If you did not add namespaces to the cluster-agent.yaml file, you can reconfigure your monitored namespaces:

Go to Appdynamics Agents > Cluster Agents > {CLUSTER_AGENT} > Configure.
Add the namespaces to monitor.

See Add or Remove Namespaces.

APM Correlation on OpenShift 4.x

Container Runtime Interface using OCI (Open Container Initiative) compatible runtimes (CRI-O), is the default container runtime on Red Hat Openshift 4.x. If you use APM Agents with OpenShift 4.x, you must update the UNIQUE_HOST_ID to support the syntax required for CRI-O containers. This setting applies to both new and existing application containers.

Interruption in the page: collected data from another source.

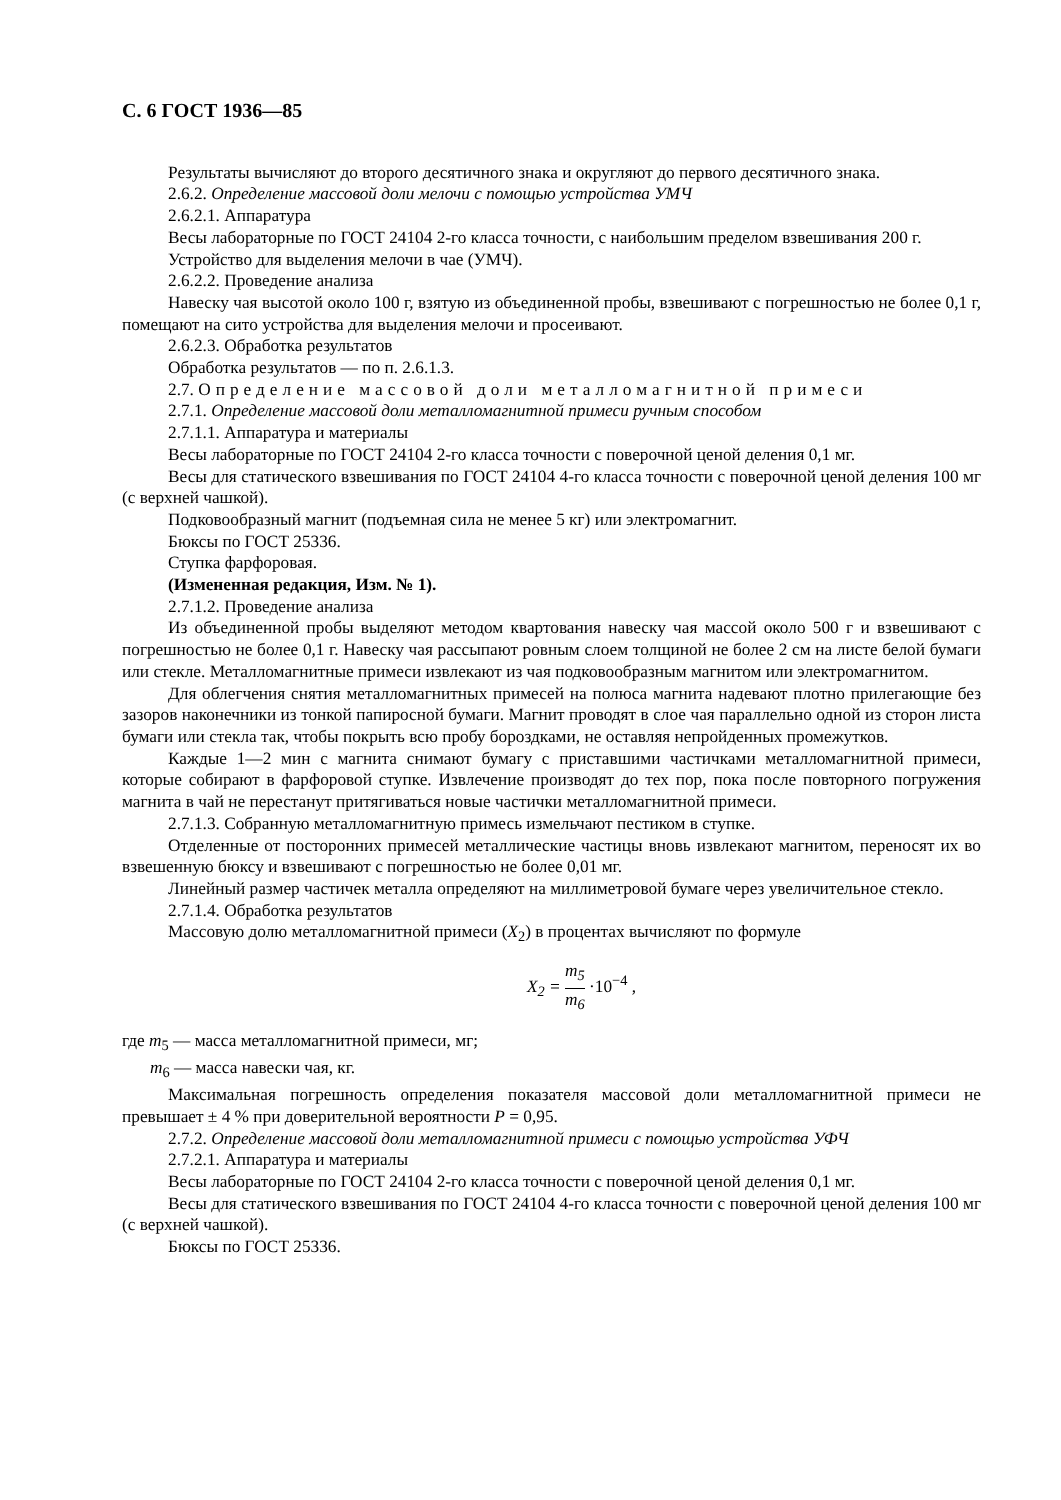С. 6 ГОСТ 1936—85
Результаты вычисляют до второго десятичного знака и округляют до первого десятичного знака.
2.6.2. Определение массовой доли мелочи с помощью устройства УМЧ
2.6.2.1. Аппаратура
Весы лабораторные по ГОСТ 24104 2-го класса точности, с наибольшим пределом взвешивания 200 г.
Устройство для выделения мелочи в чае (УМЧ).
2.6.2.2. Проведение анализа
Навеску чая высотой около 100 г, взятую из объединенной пробы, взвешивают с погрешностью не более 0,1 г, помещают на сито устройства для выделения мелочи и просеивают.
2.6.2.3. Обработка результатов
Обработка результатов — по п. 2.6.1.3.
2.7. Определение массовой доли металломагнитной примеси
2.7.1. Определение массовой доли металломагнитной примеси ручным способом
2.7.1.1. Аппаратура и материалы
Весы лабораторные по ГОСТ 24104 2-го класса точности с поверочной ценой деления 0,1 мг.
Весы для статического взвешивания по ГОСТ 24104 4-го класса точности с поверочной ценой деления 100 мг (с верхней чашкой).
Подковообразный магнит (подъемная сила не менее 5 кг) или электромагнит.
Бюксы по ГОСТ 25336.
Ступка фарфоровая.
(Измененная редакция, Изм. № 1).
2.7.1.2. Проведение анализа
Из объединенной пробы выделяют методом квартования навеску чая массой около 500 г и взвешивают с погрешностью не более 0,1 г. Навеску чая рассыпают ровным слоем толщиной не более 2 см на листе белой бумаги или стекле. Металломагнитные примеси извлекают из чая подковообразным магнитом или электромагнитом.
Для облегчения снятия металломагнитных примесей на полюса магнита надевают плотно прилегающие без зазоров наконечники из тонкой папиросной бумаги. Магнит проводят в слое чая параллельно одной из сторон листа бумаги или стекла так, чтобы покрыть всю пробу бороздками, не оставляя непройденных промежутков.
Каждые 1—2 мин с магнита снимают бумагу с приставшими частичками металломагнитной примеси, которые собирают в фарфоровой ступке. Извлечение производят до тех пор, пока после повторного погружения магнита в чай не перестанут притягиваться новые частички металломагнитной примеси.
2.7.1.3. Собранную металломагнитную примесь измельчают пестиком в ступке.
Отделенные от посторонних примесей металлические частицы вновь извлекают магнитом, переносят их во взвешенную бюксу и взвешивают с погрешностью не более 0,01 мг.
Линейный размер частичек металла определяют на миллиметровой бумаге через увеличительное стекло.
2.7.1.4. Обработка результатов
Массовую долю металломагнитной примеси (X<sub>2</sub>) в процентах вычисляют по формуле
X<sub>2</sub> = m<sub>5</sub> m<sub>6</sub> ·10<sup>−4</sup> ,
где m<sub>5</sub> — масса металломагнитной примеси, мг;
m<sub>6</sub> — масса навески чая, кг.
Максимальная погрешность определения показателя массовой доли металломагнитной примеси не превышает ± 4 % при доверительной вероятности Р = 0,95.
2.7.2. Определение массовой доли металломагнитной примеси с помощью устройства УФЧ
2.7.2.1. Аппаратура и материалы
Весы лабораторные по ГОСТ 24104 2-го класса точности с поверочной ценой деления 0,1 мг.
Весы для статического взвешивания по ГОСТ 24104 4-го класса точности с поверочной ценой деления 100 мг (с верхней чашкой).
Бюксы по ГОСТ 25336.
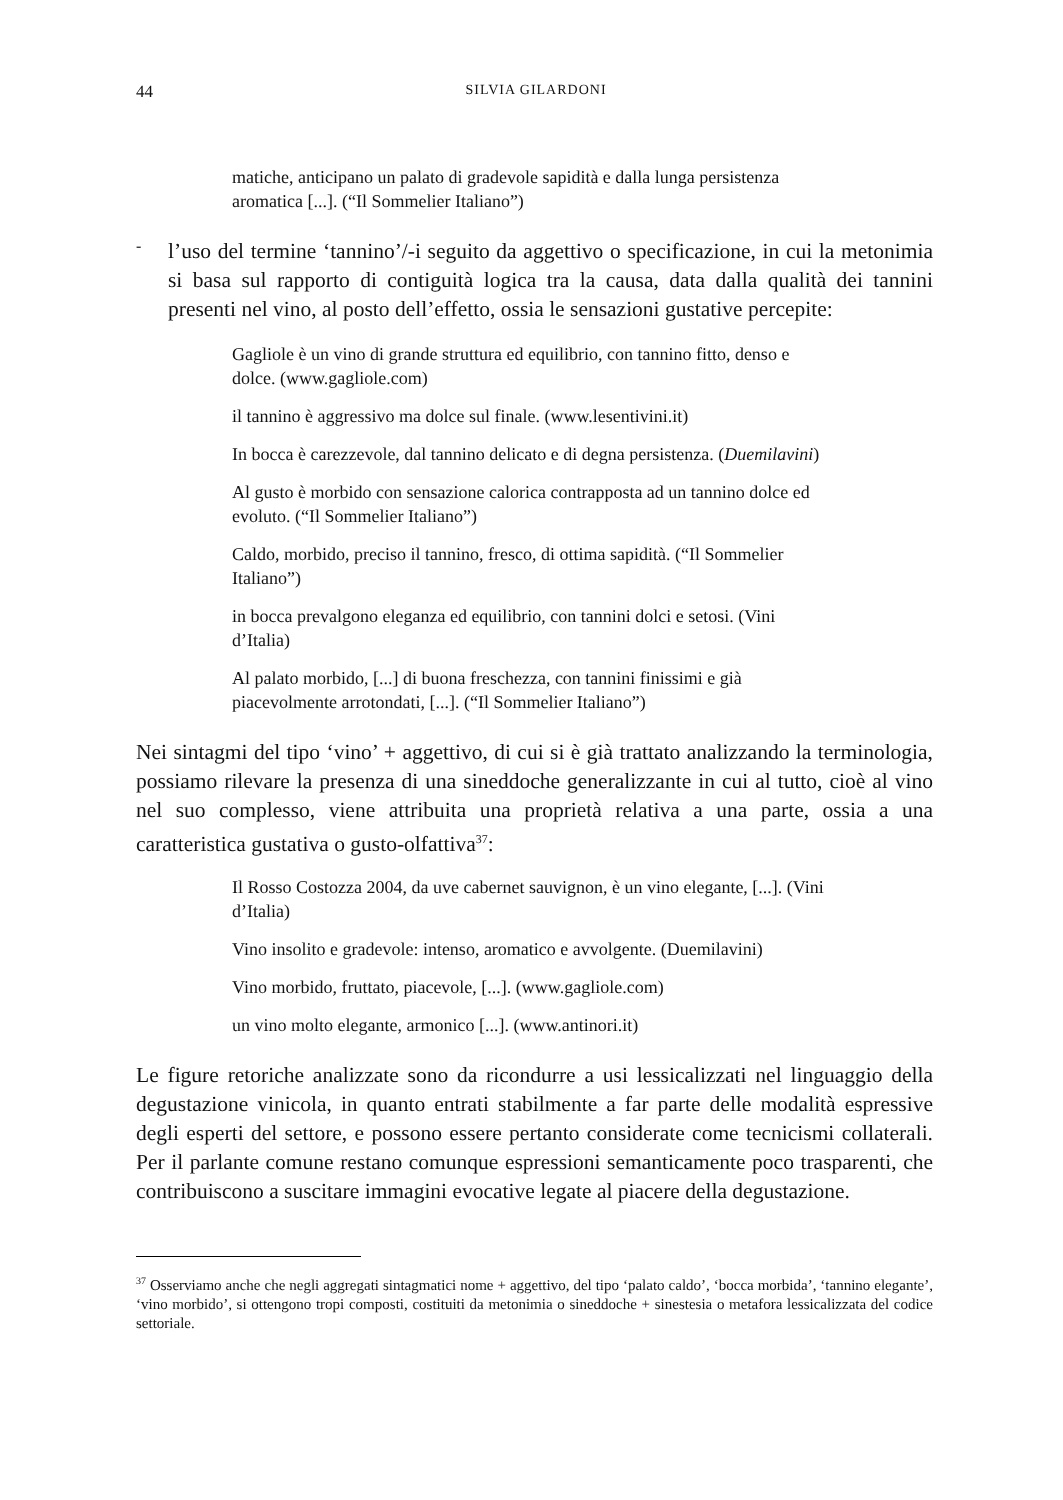44 SILVIA GILARDONI
matiche, anticipano un palato di gradevole sapidità e dalla lunga persistenza aromatica [...]. (“Il Sommelier Italiano”)
-
l’uso del termine ‘tannino’/-i seguito da aggettivo o specificazione, in cui la metonimia si basa sul rapporto di contiguità logica tra la causa, data dalla qualità dei tannini presenti nel vino, al posto dell’effetto, ossia le sensazioni gustative percepite:
Gagliole è un vino di grande struttura ed equilibrio, con tannino fitto, denso e dolce. (www.gagliole.com)
il tannino è aggressivo ma dolce sul finale. (www.lesentivini.it)
In bocca è carezzevole, dal tannino delicato e di degna persistenza. (Duemilavini)
Al gusto è morbido con sensazione calorica contrapposta ad un tannino dolce ed evoluto. (“Il Sommelier Italiano”)
Caldo, morbido, preciso il tannino, fresco, di ottima sapidità. (“Il Sommelier Italiano”)
in bocca prevalgono eleganza ed equilibrio, con tannini dolci e setosi. (Vini d’Italia)
Al palato morbido, [...] di buona freschezza, con tannini finissimi e già piacevolmente arrotondati, [...]. (“Il Sommelier Italiano”)
Nei sintagmi del tipo ‘vino’ + aggettivo, di cui si è già trattato analizzando la terminologia, possiamo rilevare la presenza di una sineddoche generalizzante in cui al tutto, cioè al vino nel suo complesso, viene attribuita una proprietà relativa a una parte, ossia a una caratteristica gustativa o gusto-olfattiva<sup>37</sup>:
Il Rosso Costozza 2004, da uve cabernet sauvignon, è un vino elegante, [...]. (Vini d’Italia)
Vino insolito e gradevole: intenso, aromatico e avvolgente. (Duemilavini)
Vino morbido, fruttato, piacevole, [...]. (www.gagliole.com)
un vino molto elegante, armonico [...]. (www.antinori.it)
Le figure retoriche analizzate sono da ricondurre a usi lessicalizzati nel linguaggio della degustazione vinicola, in quanto entrati stabilmente a far parte delle modalità espressive degli esperti del settore, e possono essere pertanto considerate come tecnicismi collaterali. Per il parlante comune restano comunque espressioni semanticamente poco trasparenti, che contribuiscono a suscitare immagini evocative legate al piacere della degustazione.
<sup>37</sup> Osserviamo anche che negli aggregati sintagmatici nome + aggettivo, del tipo ‘palato caldo’, ‘bocca morbida’, ‘tannino elegante’, ‘vino morbido’, si ottengono tropi composti, costituiti da metonimia o sineddoche + sinestesia o metafora lessicalizzata del codice settoriale.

If you are running App Agents, then you must modify the App Agent YAML file.

To run App Agents with APM correlation on Openshift 4.x:

Open your App Agent YAML file.
Locate the spec: > args: section within the file.

Update the UNIQUE_HOST_ID argument in the containers spec using this example as a guide:

spec:
      containers:
      - name: client-api
        command: ["/bin/sh"]
        args: ["-c", "UNIQUE_HOST_ID=$(sed -rn '1s#.*/##; 1s/(.{12}).*/\\1/p' /proc/self/cgroup) && java -Dappdynamics.agent.uniqueHostId=$UNIQUE_HOST_ID $JAVA_OPTS -jar /java-services.jar"]
        envFrom:
        - configMapRef:
            name: agent-config

CODE

If APM Correlation is working correctly, when you click the Pod Details link, the link opens the APM Node Dashboard for that node.

Cluster Agents or Pods are not Visible in the Controller

If Agents or pods are not visible in the Controller, or if Agents or pods are not registered and reporting, review the sim.cluster.agent.limit and sim.cluster.pod.limit descriptions in Controller Settings for the Cluster Agent.

Cluster Agent Pods are not Created When Security Policy is Enabled

If you have Pod Security Policies applied in the cluster, add the following to the cluster-agent-operator.yaml file:

securityContext: 
  runAsUser: 1000

CODE

This YAML file example displays the security context:

apiVersion: apps/v1 
kind: Deployment 
metadata: 
  name: appdynamics-operator 
  namespace: appdynamics
  .
  .
spec:
  .
  . 
  .
  template:
    .
    .
    securityContext: 
      runAsUser: 1000

CODE

For Agent 20.4 and 20.5, add the runAsUser: 1000 field in the cluster-agent.yaml file.